BEDFORD, N.Y. – Over the next six weeks, NYSEG utility workers will prune and remove trees and brush near power lines to help maintain safe and reliable electrical service in the area, said Samuel Miller, division forester for the utility’s Bedford Hills sector 463.
The project will not disrupt service from wires that run from utility poles to houses and businesses, according to an announcement on the Town of Bedford website .
New York State Electric & Gas has contracted with the Asplundh Tree Expert Co. to do the work.

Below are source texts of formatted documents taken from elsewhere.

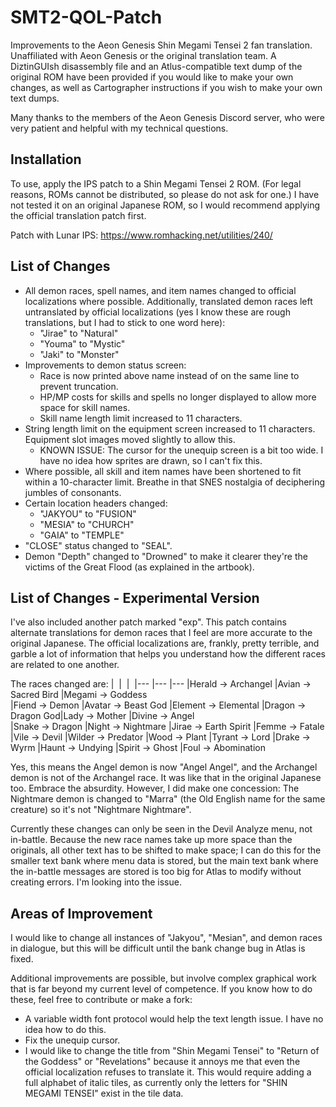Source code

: # SMT2-QOL-Patch
Improvements to the Aeon Genesis Shin Megami Tensei 2 fan translation. Unaffiliated with Aeon Genesis or the original translation team. A DiztinGUIsh disassembly file and an Atlus-compatible text dump of the original ROM have been provided if you would like to make your own changes, as well as Cartographer instructions if you wish to make your own text dumps.

Many thanks to the members of the Aeon Genesis Discord server, who were very patient and helpful with my technical questions.

## Installation
To use, apply the IPS patch to a Shin Megami Tensei 2 ROM. (For legal reasons, ROMs cannot be distributed, so please do not ask for one.) I have not tested it on an original Japanese ROM, so I would recommend applying the official translation patch first.

Patch with Lunar IPS: https://www.romhacking.net/utilities/240/

## List of Changes
* All demon races, spell names, and item names changed to official localizations where possible. Additionally, translated demon races left untranslated by official localizations (yes I know these are rough translations, but I had to stick to one word here):
  * "Jirae" to "Natural"
  * "Youma" to "Mystic"
  * "Jaki" to "Monster"
* Improvements to demon status screen:
  * Race is now printed above name instead of on the same line to prevent truncation.
  * HP/MP costs for skills and spells no longer displayed to allow more space for skill names.
  * Skill name length limit increased to 11 characters.
* String length limit on the equipment screen increased to 11 characters. Equipment slot images moved slightly to allow this.
  * KNOWN ISSUE: The cursor for the unequip screen is a bit too wide. I have no idea how sprites are drawn, so I can't fix this.
* Where possible, all skill and item names have been shortened to fit within a 10-character limit. Breathe in that SNES nostalgia of deciphering jumbles of consonants.
* Certain location headers changed:
  * "JAKYOU" to "FUSION"
  * "MESIA" to "CHURCH"
  * "GAIA" to "TEMPLE"
* "CLOSE" status changed to "SEAL".
* Demon "Depth" changed to "Drowned" to make it clearer they're the victims of the Great Flood (as explained in the artbook).

## List of Changes - Experimental Version
I've also included another patch marked "exp". This patch contains alternate translations for demon races that I feel are more accurate to the original Japanese. The official localizations are, frankly, pretty terrible, and garble a lot of information that helps you understand how the different races are related to one another.

The races changed are:
|&nbsp; |&nbsp; |&nbsp;
|--- |--- |---
|Herald → Archangel |Avian → Sacred Bird |Megami → Goddess   
|Fiend → Demon      |Avatar → Beast God  |Element → Elemental
|Dragon → Dragon God|Lady → Mother       |Divine → Angel     
|Snake → Dragon     |Night → Nightmare   |Jirae → Earth Spirit
|Femme → Fatale     |Vile → Devil        |Wilder → Predator
|Wood → Plant       |Tyrant → Lord       |Drake → Wyrm
|Haunt → Undying    |Spirit → Ghost      |Foul → Abomination

Yes, this means the Angel demon is now "Angel Angel", and the Archangel demon is not of the Archangel race. It was like that in the original Japanese too. Embrace the absurdity. However, I did make one concession: The Nightmare demon is changed to "Marra" (the Old English name for the same creature) so it's not "Nightmare Nightmare".

Currently these changes can only be seen in the Devil Analyze menu, not in-battle. Because the new race names take up more space than the originals, all other text has to be shifted to make space; I can do this for the smaller text bank where menu data is stored, but the main text bank where the in-battle messages are stored is too big for Atlas to modify without creating errors. I'm looking into the issue.

## Areas of Improvement
I would like to change all instances of "Jakyou", "Mesian", and demon races in dialogue, but this will be difficult until the bank change bug in Atlas is fixed.

Additional improvements are possible, but involve complex graphical work that is far beyond my current level of competence. If you know how to do these, feel free to contribute or make a fork:
* A variable width font protocol would help the text length issue. I have no idea how to do this.
* Fix the unequip cursor.
* I would like to change the title from "Shin Megami Tensei" to "Return of the Goddess" or "Revelations" because it annoys me that even the official localization refuses to translate it. This would require adding a full alphabet of italic tiles, as currently only the letters for "SHIN MEGAMI TENSEI" exist in the tile data.
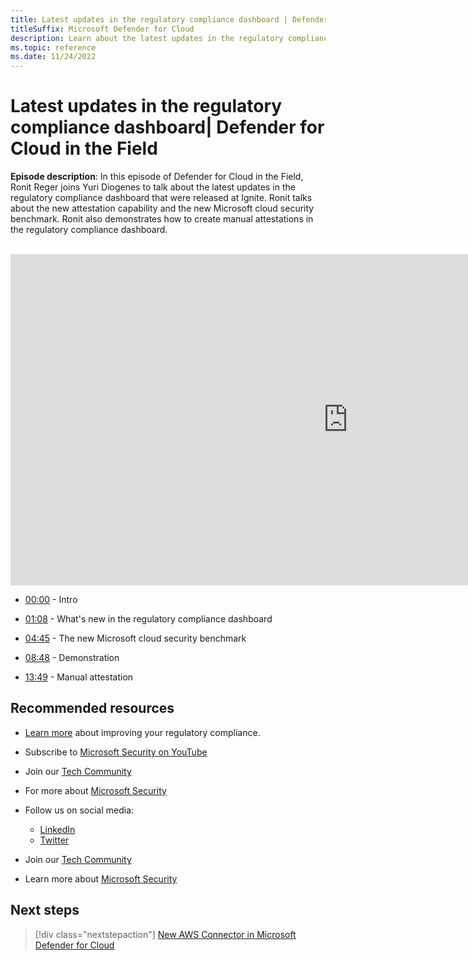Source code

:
 ```yaml
---
title: Latest updates in the regulatory compliance dashboard | Defender for Cloud in the Field
titleSuffix: Microsoft Defender for Cloud
description: Learn about the latest updates in the regulatory compliance dashboard
ms.topic: reference
ms.date: 11/24/2022
---
```


# Latest updates in the regulatory compliance dashboard| Defender for Cloud in the Field

**Episode description**: In this episode of Defender for Cloud in the Field, Ronit Reger joins Yuri Diogenes to talk about the latest updates in the regulatory compliance dashboard that were released at Ignite. Ronit talks about the new attestation capability and the new Microsoft cloud security benchmark. Ronit also demonstrates how to create manual attestations in the regulatory compliance dashboard.
<br>
<br>
<iframe src="https://aka.ms/docs/player?id=b4aff57d-737e-4bf7-8748-4220131b730c" width="1080" height="530" allowFullScreen="true" frameBorder="0"></iframe>

- [00:00](/shows/mdc-in-the-field/update-regulatory#time=00m00s) - Intro

- [01:08](/shows/mdc-in-the-field/update-regulatory#time=01m08s) - What's new in the regulatory compliance dashboard

- [04:45](/shows/mdc-in-the-field/update-regulatory#time=04m45s) - The new Microsoft cloud security benchmark

- [08:48](/shows/mdc-in-the-field/update-regulatory#time=08m48s) - Demonstration

- [13:49](/shows/mdc-in-the-field/security-explorer#time=13m49s) - Manual attestation


## Recommended resources
  - [Learn more](/azure/defender-for-cloud/regulatory-compliance-dashboard) about improving your regulatory compliance.
  - Subscribe to [Microsoft Security on YouTube](https://www.youtube.com/playlist?list=PL3ZTgFEc7LysiX4PfHhdJPR7S8mGO14YS)
  - Join our [Tech Community](https://aka.ms/SecurityTechCommunity)
  - For more about [Microsoft Security](https://msft.it/6002T9HQY)

- Follow us on social media:

     - [LinkedIn](https://www.youtube.com/redirect?event=video_description&redir_token=QUFFLUhqbFk5TXZuQld2NlpBRV9BQlJqMktYSm95WWhCZ3xBQ3Jtc0tsQU13MkNPWGNFZzVuem5zc05wcnp0VGxybHprVTkwS2todWw0b0VCWUl4a2ZKYVktNGM1TVFHTXpmajVLcjRKX0cwVFNJaDlzTld4MnhyenBuUGRCVmdoYzRZTjFmYXRTVlhpZGc4MHhoa3N6ZDhFMA&q=https%3A%2F%2Fwww.linkedin.com%2Fshowcase%2Fmicrosoft-security%2F)
     - [Twitter](https://twitter.com/msftsecurity)

- Join our [Tech Community](https://aka.ms/SecurityTechCommunity)

- Learn more about [Microsoft Security](https://msft.it/6002T9HQY)

## Next steps

> [!div class="nextstepaction"]
> [New AWS Connector in Microsoft Defender for Cloud](episode-twenty-two.md)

Asplundh will use cutting techniques recommended by the Tree Care Industry Association that are designed to prevent brush from growing back near the lines.
When it comes to pruning in yards and landscaped areas, tree workers will chip branches and brush and haul away the chips, while any branches will be left in easy-to-handle lengths, according to the town site. In areas that are not landscaped, cuttings will be left to decompose naturally.
Bedford Public Works Commissioner Kevin Winn said the work will take place in NYSEG-served territory in Bedford Hills, as well as in the NYSEG territory in Katonah that lies east of (but not including) Cherry Street. Meadow Lane and its surrounding streets, known as Meadow Park, is an exception and will not be worked on this year, he said.
In Bedford Village, most of the pruning around electrical wires was done last year, but NYSEG workers will prune some sections along Route 22.
Asplundh will provide any necessary flagging and traffic control, said Clayton Ellis, manager of corporate communications for NYSEG. “While we do not expect any significant traffic delays, we ask that motorists traveling in the work zones slow down and be alert to help ensure the safety of workers,” Ellis said.
As NYSEG is working, Bedford Department of Public Works employees will continue with another type of tree work in town: clearing fallen trees and debris from Hurricane Sandy. “We’re still picking up storm debris street by street, and we’re about three-quarters done with that process,” Winn said.
Uncleared areas lie in all three hamlets, rather than one geographic area. Winn said his department is basically on schedule with Hurricane Sandy cleanup, which he expected to take four to six months.
“We’re working on it every day, it’s just a very time-consuming process,” Winn said.